Diyarbakır'da ve Kayseri'de taştan, bezemeler, rozetler, iç avlular, gölgelikler.

Boğazda yalı olur, Nevşehir'de konak.

Ama nikahı olan, evli olan herkesin bir tane evi olur muhakkak.

En basiti ve ufağı bile gönül dünyamıza açılan bir cennet bahçesidir.

İster süslü olsun ister sade.

Hepsi inanç ve gönül dünyamızı yansıtır dışarıya, mahremimizi gizleyerek.

Onu inşa etmek için arsa da boldur, taş da ağaç da toprak da.

İşçiliği kolaydır. Üç beş usta ile birkaç ayda kolayca inşa edilebilir.

İmece ile maliyeti düşürülebilir. Zaten öyle de yapılır.

Arsasına para verilmez zaten.

Zaten ev satılık bir meta değildir.

Kimse evinin fiyatını bilmez.

Çok değerlidir çünkü.

Evdeki her şey evdeki herkese yeter.

Hatta ev geçim kaynağıdır masraf sebebi değil.

Herkese yetecek kadar güneş de vardır manzara da.

Yollar ortak kullanılır, çıkmaz sokaklar bu yüzden vardır.

Ana ve baba ile aynı evde yaşanabilir

Misafir ağırlanabilir, her gelene sofra açılır, imkânları geniştir.

Yan komşu güvence sebebidir.

Neredeyse mirasa ortak yapılacak kadar.

Mescide uzaklık yürüme mesafesidir.

Müezzin Allahuekber dedi mi duyulur ve hayyaalessalah dedi mi namaza icabet edilir.
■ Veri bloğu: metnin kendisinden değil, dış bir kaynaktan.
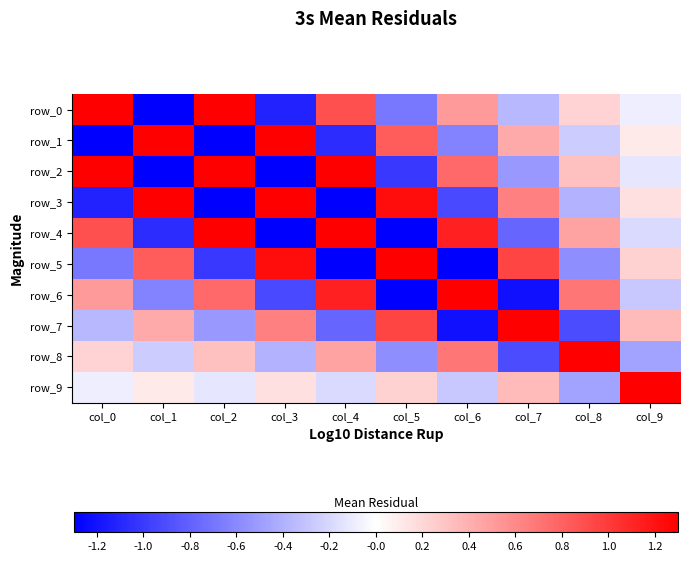

Rank the series at col_4 from lowest to highest value.

row_3, row_5, row_1, row_7, row_9, row_8, row_0, row_6, row_2, row_4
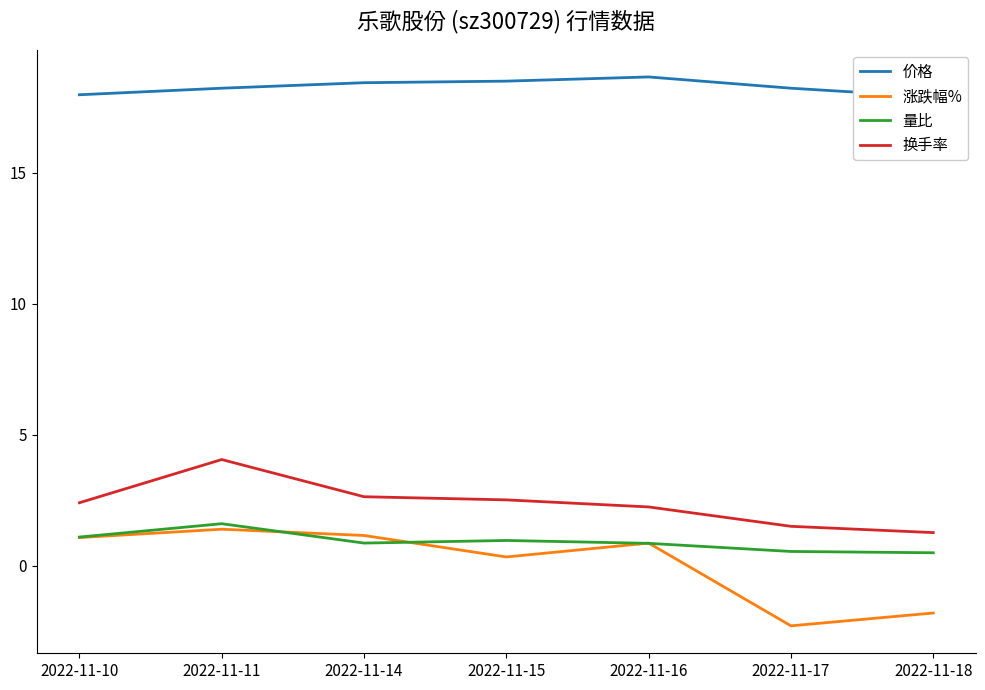

True or false: 换手率 has more than 0 points higher than both neighbors.

True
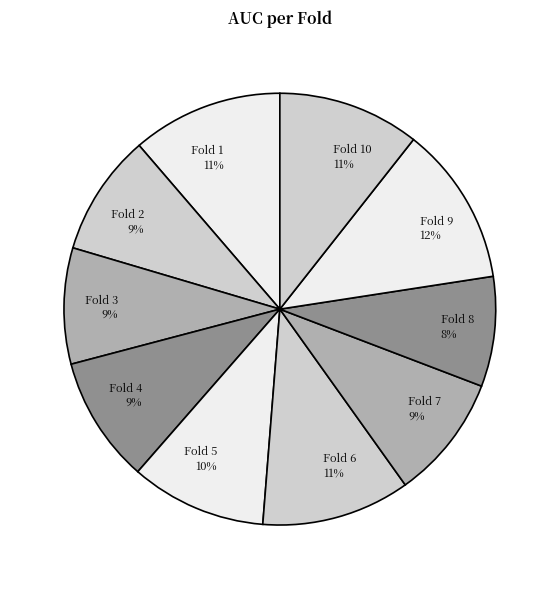

To the nearest percent, what is the difference between the largest and smallest slice percentages?

4%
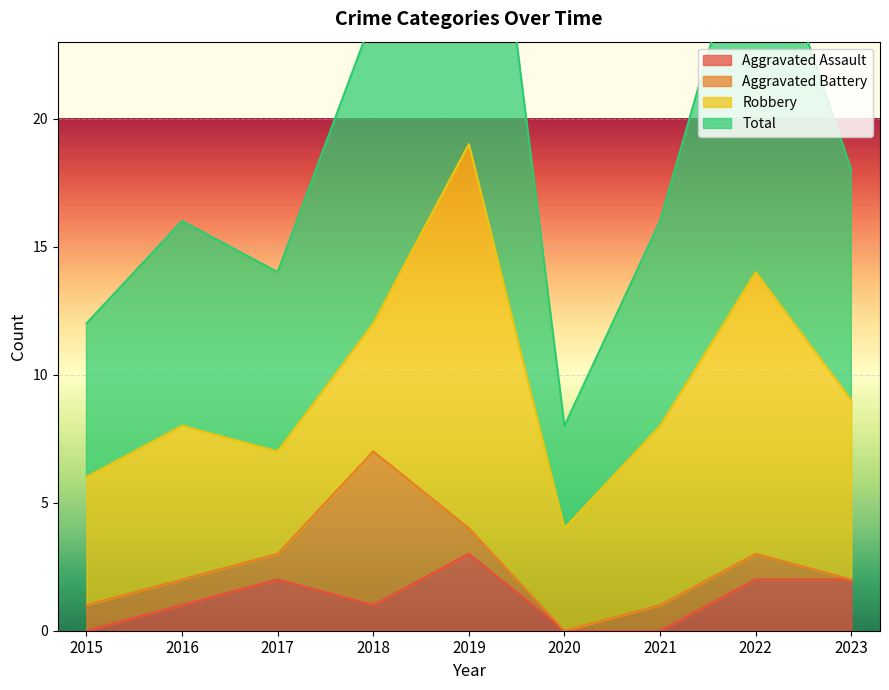

The value of Aggravated Assault at 2022 is 2. True or false?

True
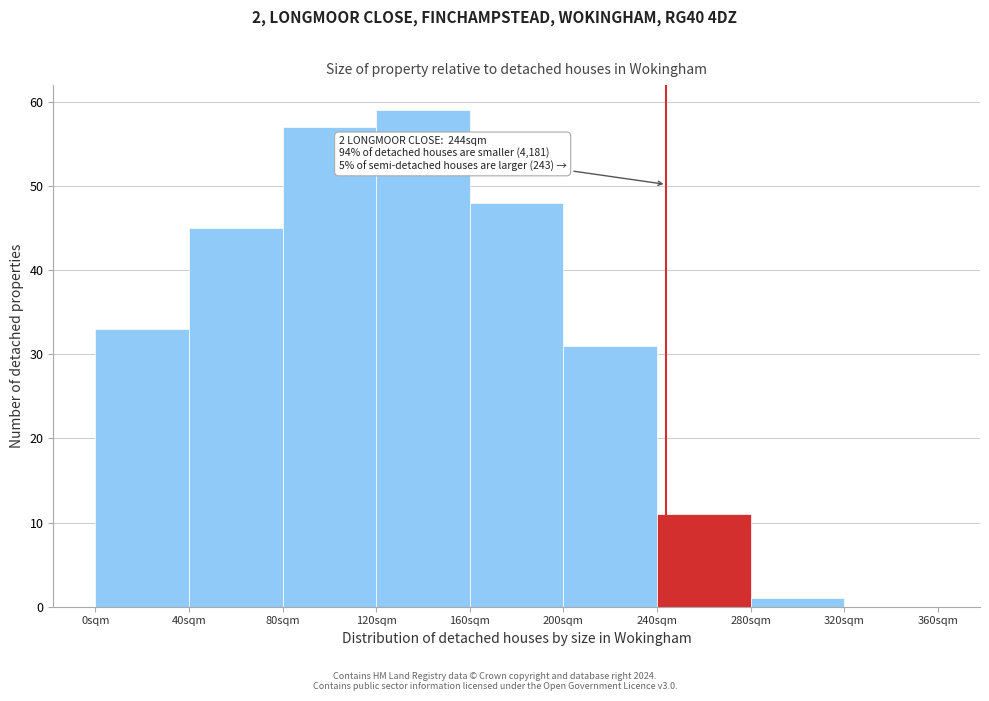

Over which range of the x-axis is the bar tallest?

120 to 160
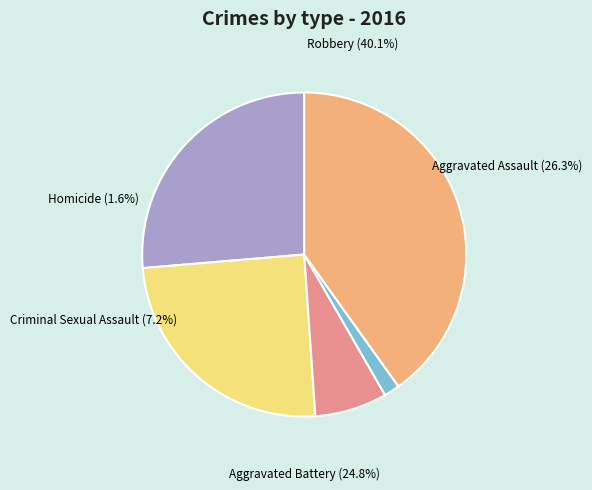

To the nearest percent, what is the combined percentage of Aggravated Assault and Robbery?

66%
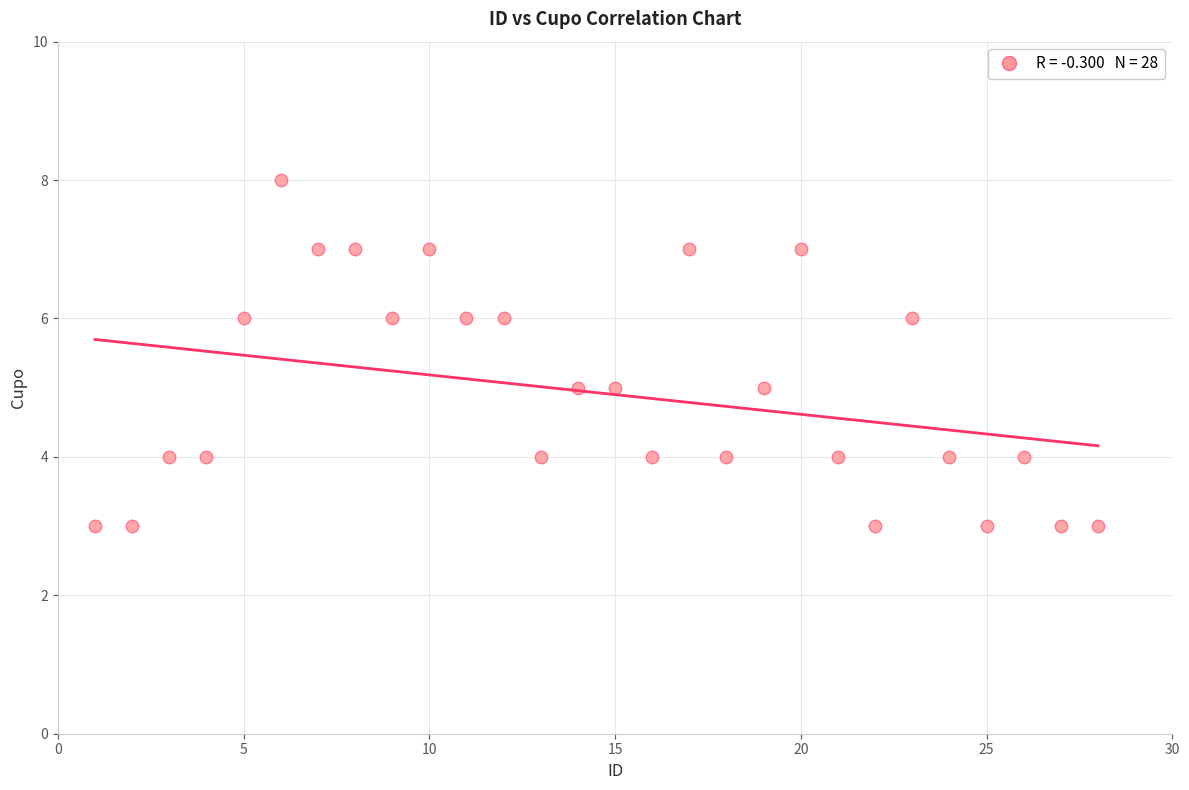

What is the range of X values (max minus min)?

27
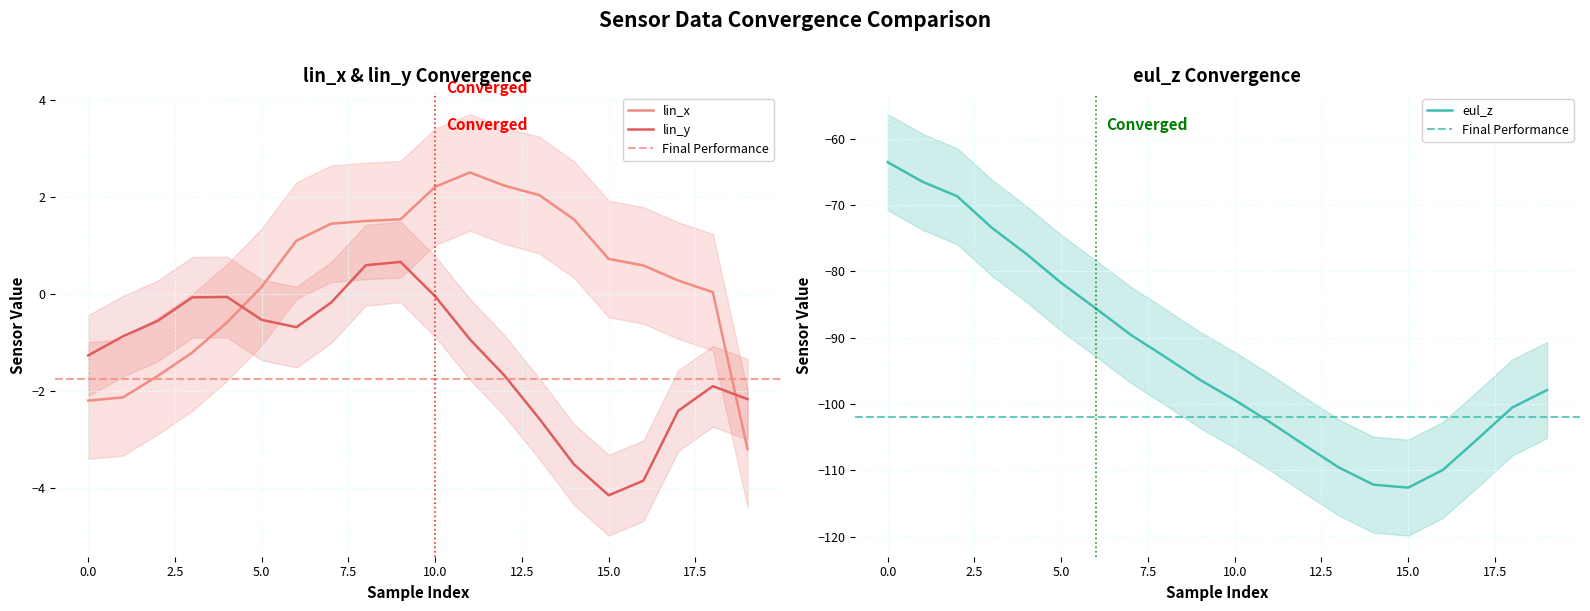

What is the highest value of the lin_x series?

2.5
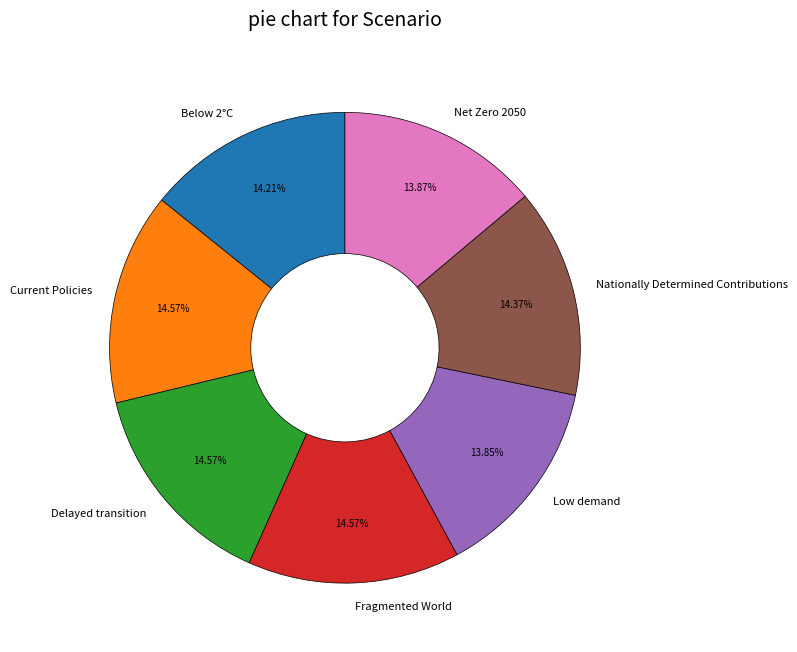

The Low demand slice represents 14% of the pie. True or false?

True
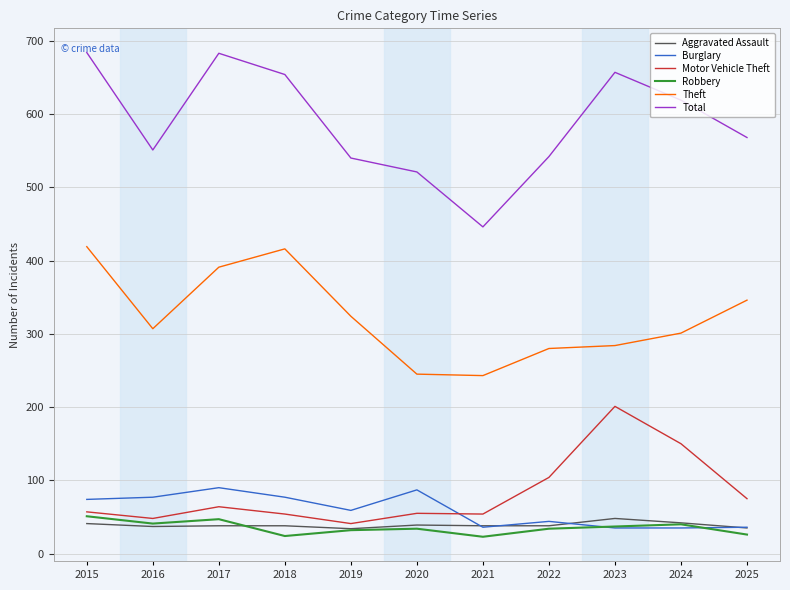

Between which two adjacent categories do Motor Vehicle Theft and Burglary first intersect?

2020 and 2021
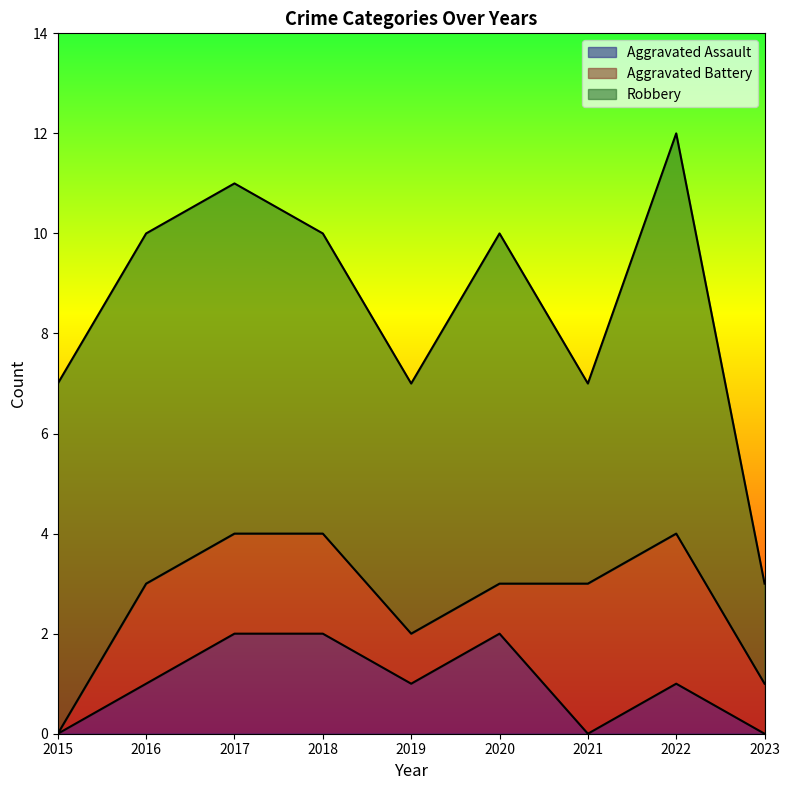

The value of Robbery at 2019 is 8. True or false?

False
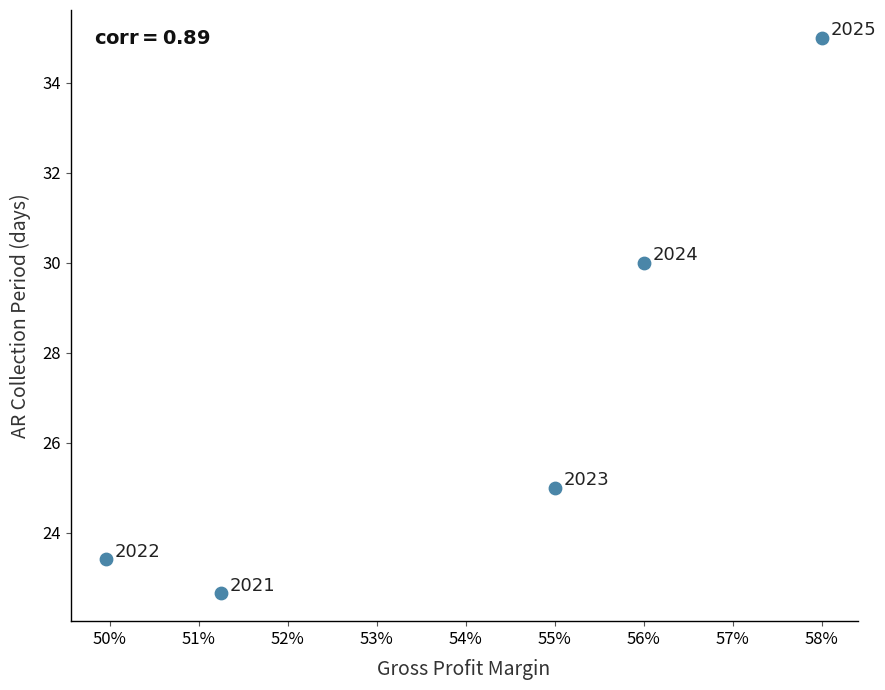

What is the range of Y values (max minus min)?

12.3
Tüm bu anlatılanlar gerçektir ve uygulanabilir.

Yerli ve millidir.

Kaynağı İslam ve Anadolu'dur.

Bizim aklımızdır.

Bizim bilgi ve tecrübe dağarcığımızdadır.

Öyle yerli araba yapmak için gereken AR-GE çalışmasına ihtiyaç yoktur.

SİHA yapmak için gereken yazılımlar ve mühendislik hesapları gibi zor da değil.

Hiçbir bilgiyi ve malzemeyi ithal etmemize gerek yoktur.

Yüksek teknoloji gerektirmez çünkü geleneksel teknik ve insan gücüyle inşa edilebilir. O yüzden müteahhit, büyük inşaat firması ve benzeri organizasyonlara ne hacet.

Büyük sermayelere ihtiyaç yoktur. O yüzden banka, kredi ve benzeri zulümlere ihtiyaç duyulmaz.

Tamamıyla yerli ve milli bir şeyden bahsediyorum.

Tarihte 20 milyon kilometrekareye ihraç ettiğimiz bir bilgi ve kültürden.

Biz ona “Türk Evi” diyoruz.

Son bir not: Öyle alçak diye betonarme dört beş katlı üç oda bir salon dairelerden oluşan apartmanlardan bahsetmiyorum. Alçak ya da yatay olunca iş çözülmüyor. Çözüm bu değil.

Sayın Çevre ve Şehircilik Bakanım yeni Türkiye'de yeni göreviniz hayırlı olsun.

Sektör temsilcilerini topladığınızı duyuyoruz. Güzel ama sektör sadece müteahhitlerden oluşmuyor. Sektörün diğer temsilcilerini de toplayın farklı sesleri de dinleyin.

Yerli ve milli olan “Türk Evi“ çözümdür.